220 ILCS 5/18-107

Current through Public Act 103-1056
Section 220 ILCS 5/18-107 - Security interests in intangible transition property and grantee instruments
(a) Notwithstanding any other provision of law, neither intangible transition property, grantee instruments nor any right, title or interest therein, shall constitute property in which a security interest may be created under the Uniform Commercial Code nor shall any such rights be deemed proceeds of any property which is not intangible transition property or grantee instruments, as the case may be. For purposes of the foregoing, the terms "account", "general intangible", "instrument", and "payment intangible" (as defined under Section 9-102 of the Uniform Commercial Code) shall, as used in the Uniform Commercial Code, be deemed to exclude any such intangible transition property, grantee instruments or any right, title, or interest therein.
(b) The granting, perfection and enforcement of security interests in intangible transition property or grantee instruments are governed by this Section rather than by Article 9 of the Uniform Commercial Code.
(c) A valid and enforceable security interest in intangible transition property and in grantee instruments shall attach and be perfected only by the means set forth below in this subsection (c) of Section 18-107:
(1) To the extent transitional funding instruments or grantee instruments are purported to be secured by intangible transition property or to the extent transitional funding instruments are purported to be secured by grantee instruments, as the case may be, as specified in the applicable transitional funding order, the lien of the transitional funding instruments and grantee instruments, if any, shall attach automatically to such intangible transition property and grantee instruments, if any, from the time of issuance of the transitional funding instruments and grantee instruments, if any. Such lien shall be a valid and enforceable security interest in the intangible transition property or the grantee instruments, as the case may be, securing the transitional funding instruments and grantee instruments, if any, and shall be continuously perfected if, before the date of issuance of the applicable transitional funding instruments or grantee instruments, if any, or within no more than 10 days thereafter, a filing has been made by or on behalf of the holder with the Chief Clerk of the Commission stating that such transitional funding instruments or grantee instruments, if any, have been issued. Any such filing made with the Commission in respect to such transitional funding instruments or grantee instruments shall take precedence over any subsequent filing except as may otherwise be provided in the applicable transitional funding order.
(2) The liens under subparagraph (1) are enforceable against the electric utility, any assignee, grantee or issuer, and all third parties, including judicial lien creditors, subject only to the rights of any third parties holding security interests in the intangible transition property or grantee instruments previously perfected in the manner described in this subsection if value has been given by the purchasers of transitional funding instruments or grantee instruments.

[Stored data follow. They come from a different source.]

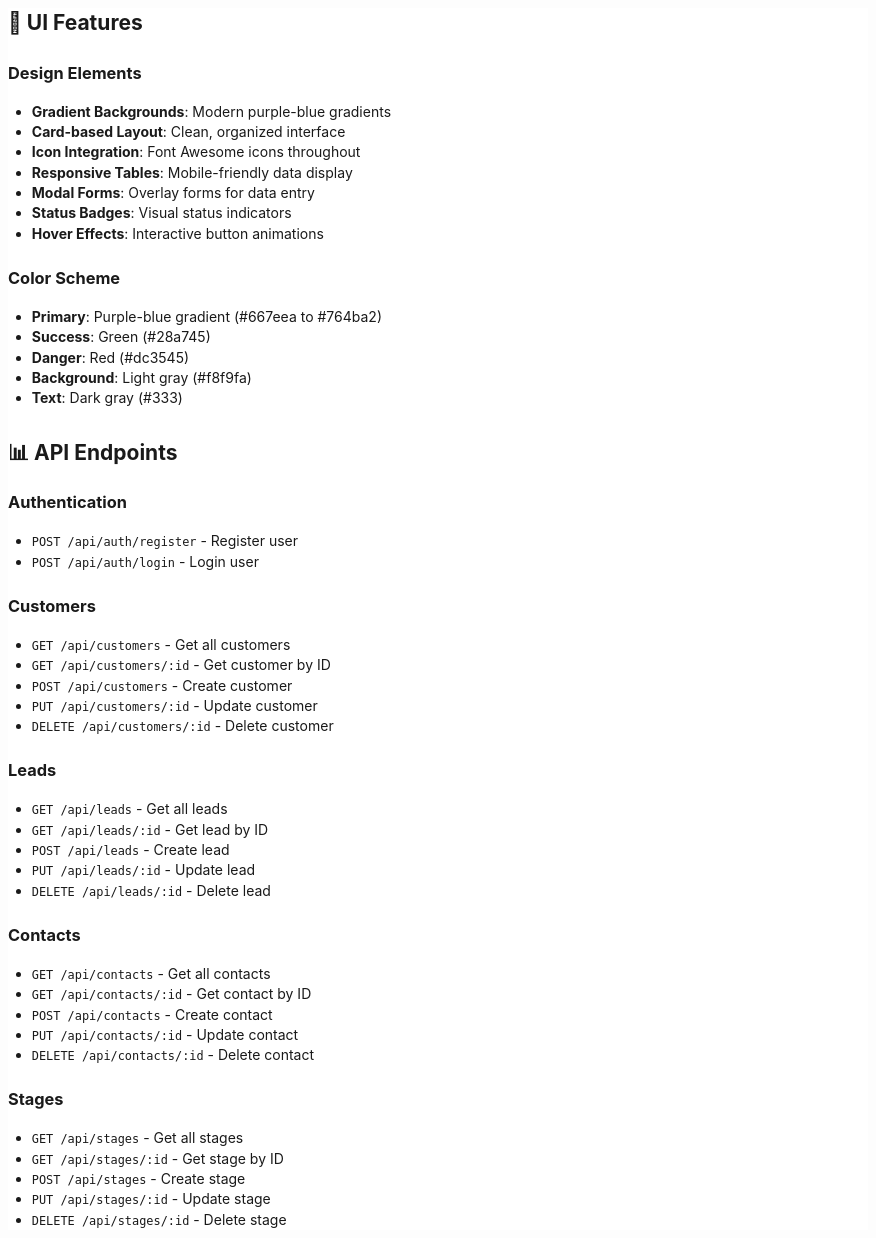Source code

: ## 🎨 UI Features

### Design Elements
- **Gradient Backgrounds**: Modern purple-blue gradients
- **Card-based Layout**: Clean, organized interface
- **Icon Integration**: Font Awesome icons throughout
- **Responsive Tables**: Mobile-friendly data display
- **Modal Forms**: Overlay forms for data entry
- **Status Badges**: Visual status indicators
- **Hover Effects**: Interactive button animations

### Color Scheme
- **Primary**: Purple-blue gradient (#667eea to #764ba2)
- **Success**: Green (#28a745)
- **Danger**: Red (#dc3545)
- **Background**: Light gray (#f8f9fa)
- **Text**: Dark gray (#333)

## 📊 API Endpoints

### Authentication
- `POST /api/auth/register` - Register user
- `POST /api/auth/login` - Login user

### Customers
- `GET /api/customers` - Get all customers
- `GET /api/customers/:id` - Get customer by ID
- `POST /api/customers` - Create customer
- `PUT /api/customers/:id` - Update customer
- `DELETE /api/customers/:id` - Delete customer

### Leads
- `GET /api/leads` - Get all leads
- `GET /api/leads/:id` - Get lead by ID
- `POST /api/leads` - Create lead
- `PUT /api/leads/:id` - Update lead
- `DELETE /api/leads/:id` - Delete lead

### Contacts
- `GET /api/contacts` - Get all contacts
- `GET /api/contacts/:id` - Get contact by ID
- `POST /api/contacts` - Create contact
- `PUT /api/contacts/:id` - Update contact
- `DELETE /api/contacts/:id` - Delete contact

### Stages
- `GET /api/stages` - Get all stages
- `GET /api/stages/:id` - Get stage by ID
- `POST /api/stages` - Create stage
- `PUT /api/stages/:id` - Update stage
- `DELETE /api/stages/:id` - Delete stage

A perfected lien in intangible transition property and grantee instruments, if any, is a continuously perfected security interest in all then existing or thereafter arising revenues and proceeds arising with respect to the associated intangible transition property or grantee instruments, as the case may be, whether or not the electric power and energy included in the calculation of such revenues and proceeds have been provided. The lien created under this subsection is perfected and ranks prior to any other lien, including any judicial lien, which subsequently attaches to the intangible transition property or grantee instruments, as the case may be, and to any other rights created by the transitional funding order or any revenues or proceeds of the foregoing. The relative priority of a lien created under this subsection is not defeated or adversely affected by changes to the transitional funding order or to the instrument funding charges payable by any retail customer, class of retail customers or other person or group of persons obligated to pay such charges.
(3) The relative priority of a lien created under this subsection is not defeated or adversely affected by the commingling of revenues arising with respect to intangible transition property or grantee instruments with funds of the electric utility or other funds of the assignee, issuer or grantee.
(4) If an event of default occurs under transitional funding instruments or grantee instruments, the holders thereof or their authorized representatives, as secured parties, may foreclose or otherwise enforce the lien in the grantee instruments or in the intangible transition property securing the transitional funding instruments or grantee instruments, as applicable, subject to the rights of any third parties holding prior security interests in the intangible transition property or grantee instruments previously perfected in the manner provided in this subsection. Upon application by the holders or their authorized representatives, without limiting their other remedies, the Commission shall order the sequestration and payment to the holders or their authorized representatives of revenues arising with respect to the intangible transition property or grantee instruments pledged to the holders. An order under this subsection shall remain in full force and effect notwithstanding any bankruptcy, reorganization, or other insolvency proceedings with respect to the electric utility, grantee, assignee or issuer.
(5) The Commission shall maintain segregated records which reflect the date and time of receipt of all filings made under this subsection. The Commission may provide that transfers of intangible transition property or of grantee instruments be filed in accordance with the same system.

220 ILCS 5/18-107

P.A. 90-561, eff. 12/16/1997; 91-893, eff. 7/1/2001.